The system reads warp, bow, and other geometric issues to assist the operator. Autolog also did all the optimization and PLC work on the new grading line just across the shop floor. The new line also has a Brookhuis moisture control system to kick out wets.

The heart of the new line is a Mereen Johnson 40-in fixed arbour rip saw. This can be by-passed in favour of a new Newman-Whitney EPR-24-SS planer with quiet cut head. “We can’t do both in the same run – it’s set up either or, but for our needs it works well that way.”

A five-bay bin sorter rounds out the line, taking the main products. Less common products are dropped down to a manual sort.

The grading line also starts with a tilt hoist and singulator. This feeds dual T.S. Manufacturing grading stations with Autolog grader-assist geometric scanning and tally system. The line is used both to process and stack internal production for drying, or to break out and evaluate lumber from outside sources so the mill knows almost immediately what it has bought.

Either way, lumber is split between two grading lines, with the PLC monitoring flow to each line’s surge deck. Lumber gets dropped into each station, with the operator sitting right above the piece, roughly one-third of the way across the deck, for an excellent view. Lumber is turned automatically, with the operator registering grades into a control panel.

“The goal with this line is to deal with some of the labour shortage issues, especially in tough areas like lumber stickering and stacking. This increases the stickering quality through automation, and gets our production to a steady 50,000 bdft/shift in grading/stacking.”

This line only started up in July, so when CWP was on site in mid August, the crew was still dealing with start up issues to ramp up production. “It’s really the largest project we’ve ever done like this, with the extent of optimization and automation. We’ve never done something like this before, so I guess we are surprised by how long it takes to sort things out and get it all running together. But we can see where the benefits will be when it’s running like we want.”

Back to Roots

CFP started in pallets, so of course it has not neglected its Barco pallet division. Significant investment in recent years includes adding a Brewer resaw system three years ago to “significantly increase” cant breakdown for hardwood pallets. “It has been very reliable,” Jacob notes, “and very productive for us in terms of production and labour. It was another labour-intensive area that we’ve managed to improve.”

Barco has also added a Viking Turbo 505 pallet assembly line that puts out 10 loads of pallets a day with minimal labour input and greatly reduced risk of injury. The operation was also among the first to start heat-treating its pallets, and still has an edge in this field.

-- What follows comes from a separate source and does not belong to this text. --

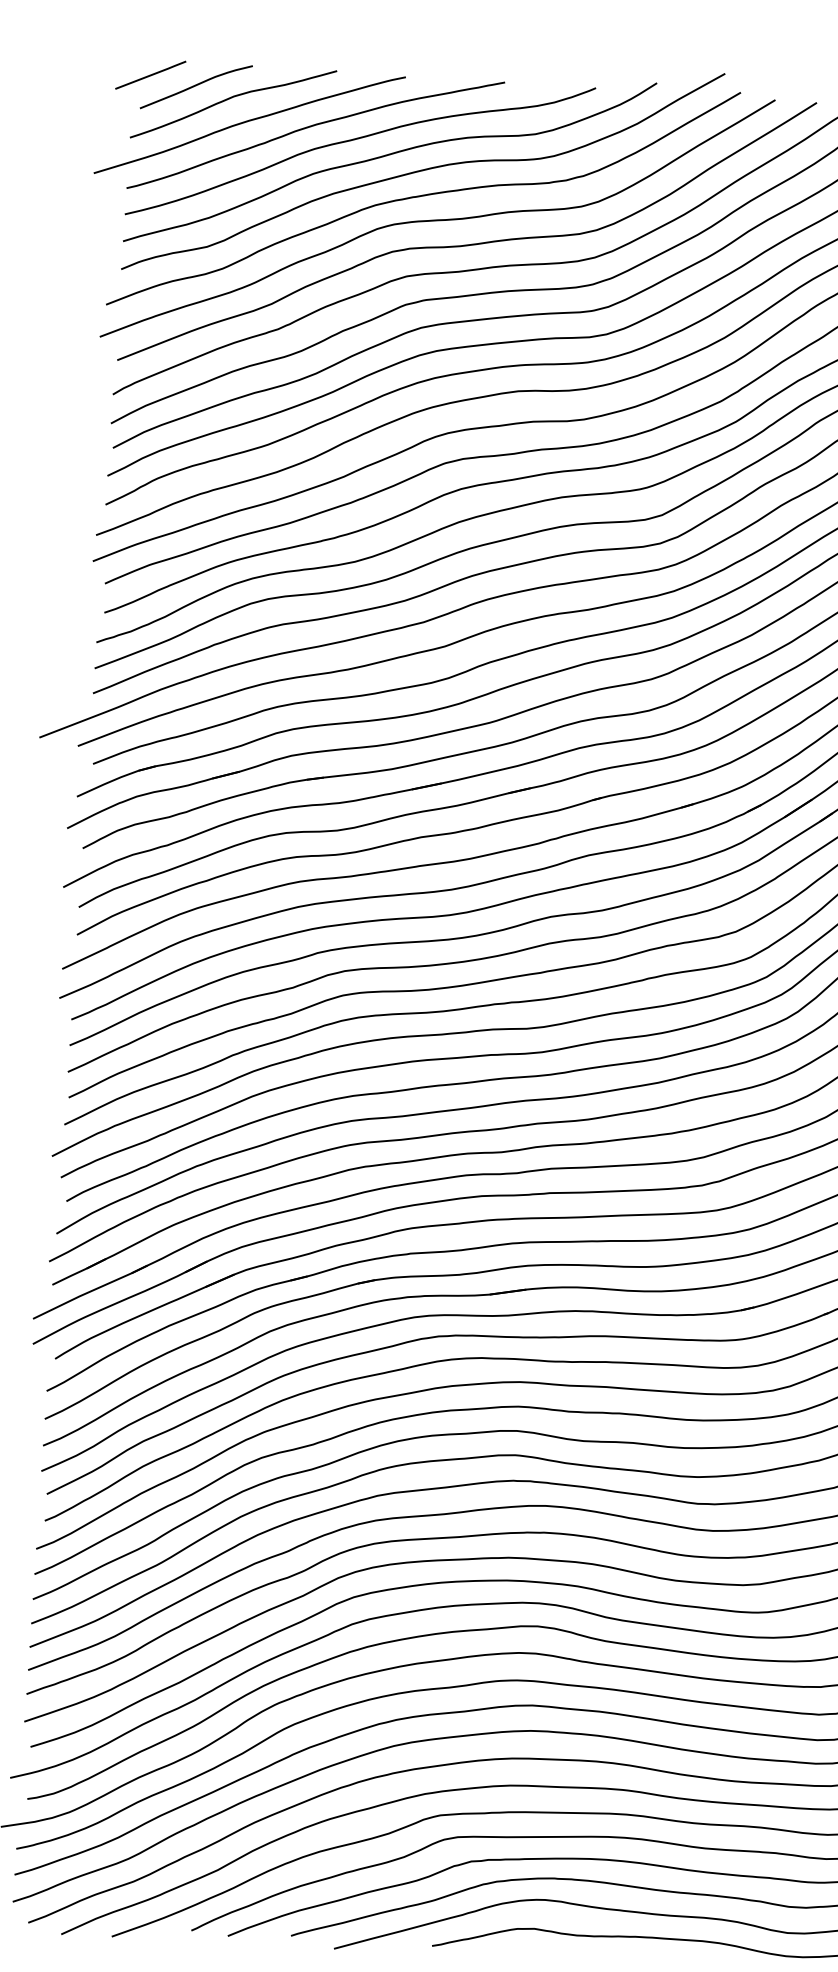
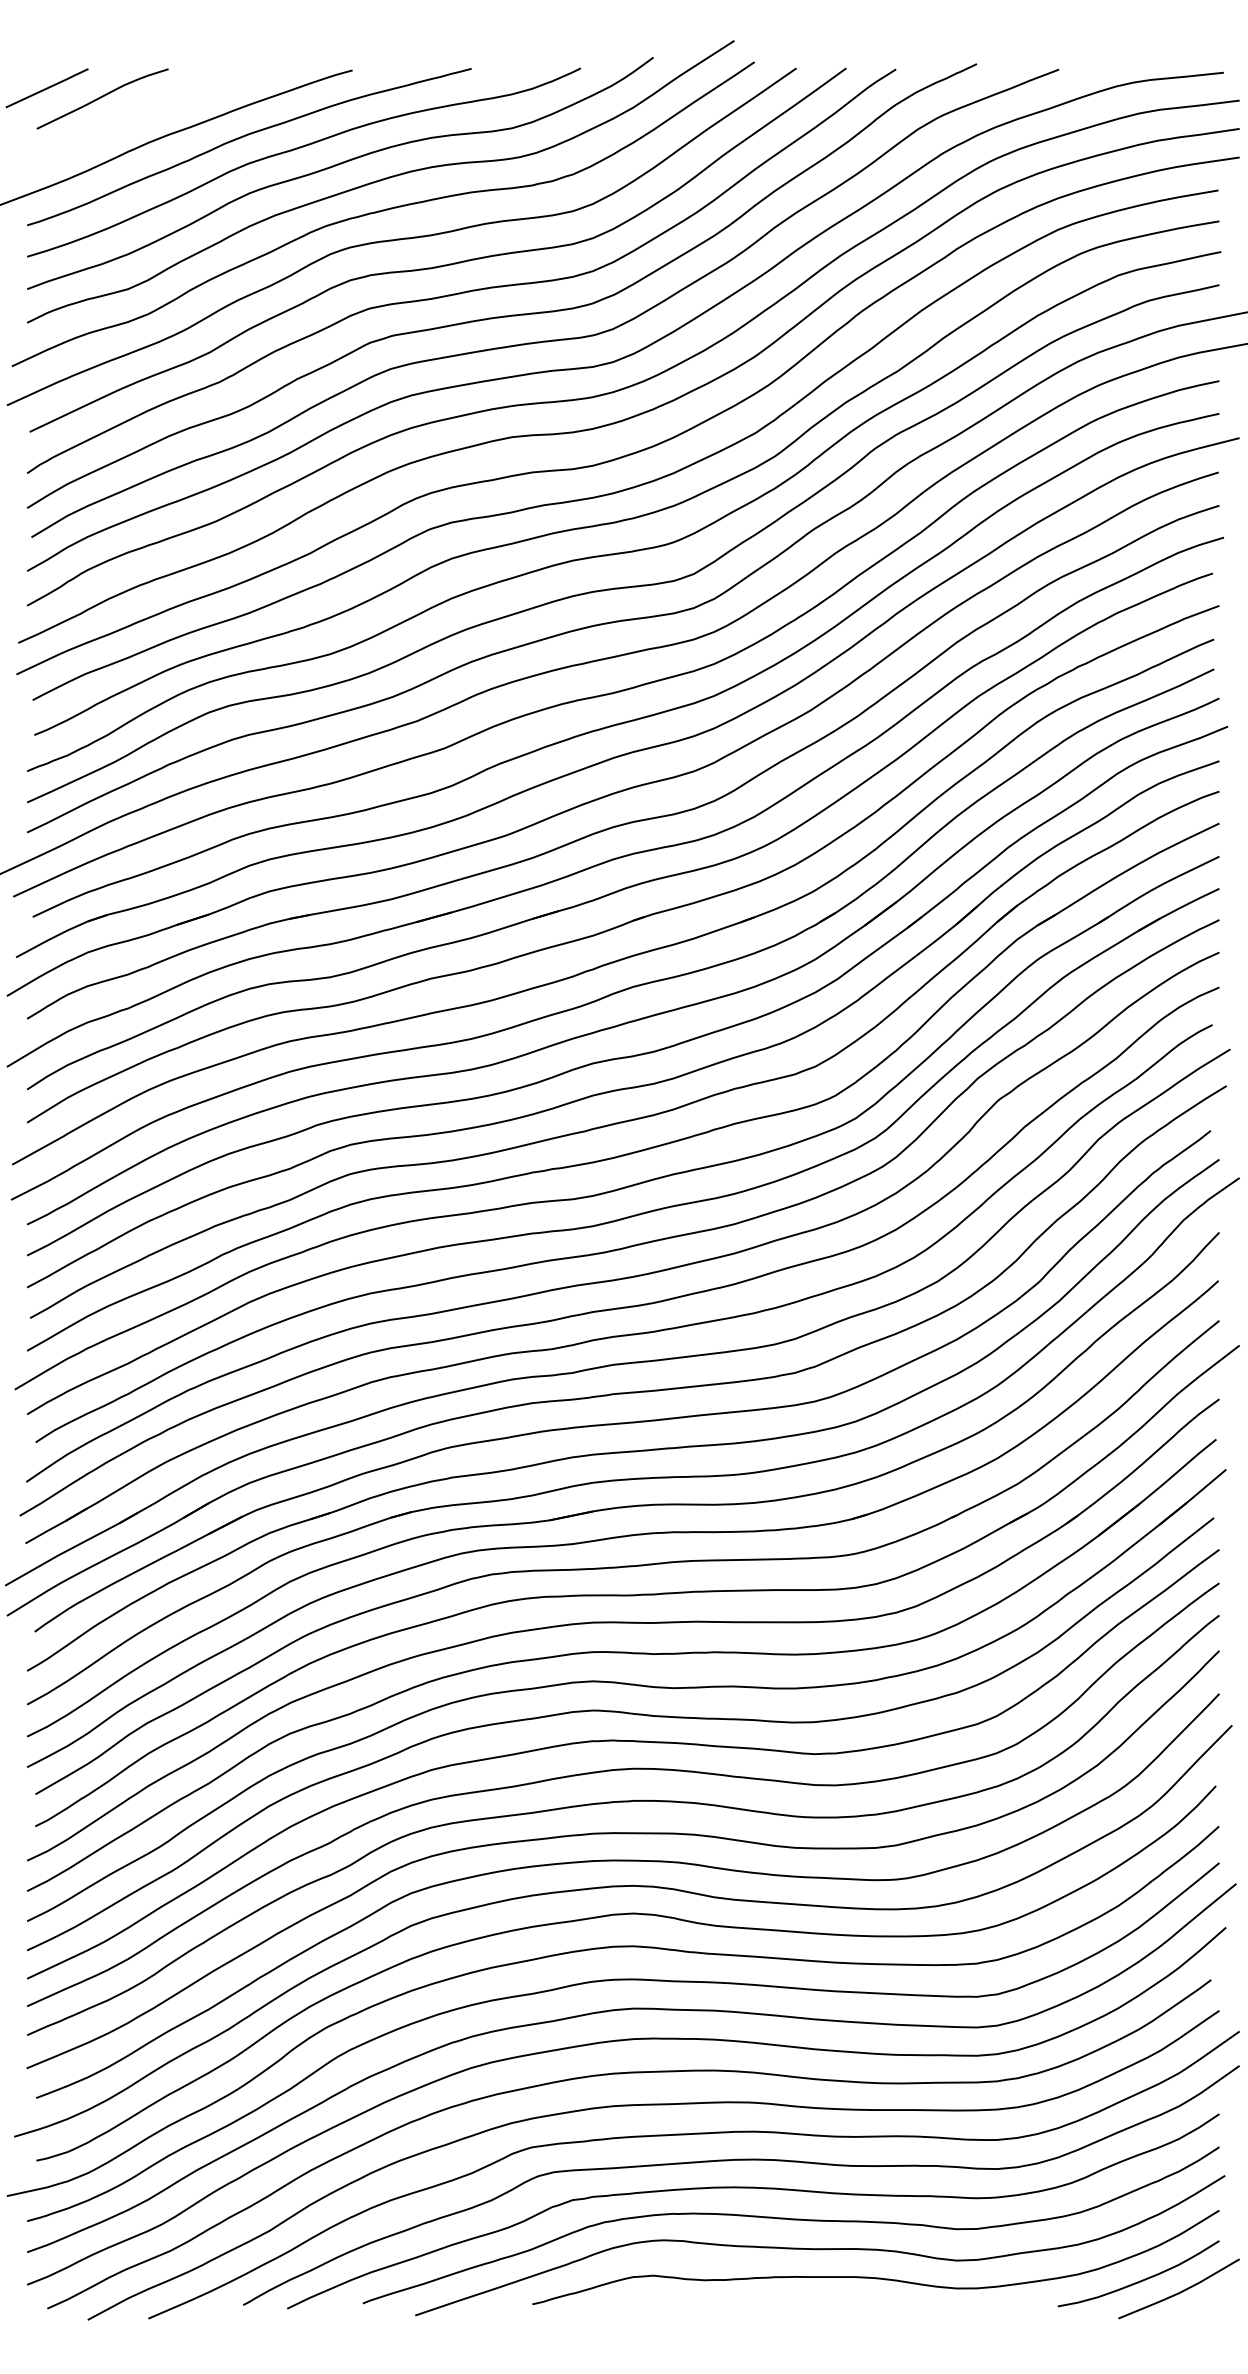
curve: (230, 99) -> (144, 110), removed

“We had the kilns already, so we could do the heat treating and keep quality up from day one. To some, a pallet is a pallet, but to us it’s more of a packaging system approach. We’ll work with customers to see what they’re using now, and where that could be improved to get the right pallet or package for each job, but no more. We look for optimized packaging.”

Of course, as is the case with its other markets, location is also an asset for the pallet division. Barco is right on the doorstep of Toronto and the golden triangle. It’s as valuable for the pallet division to be on the edge of Canada’s manufacturing heartland as it is for the custom cutting and ripping operations to be a stone’s throw from one of the country’s largest custom building and renovation markets. Either way, it’s not a bad view for an evolving hardwood operation.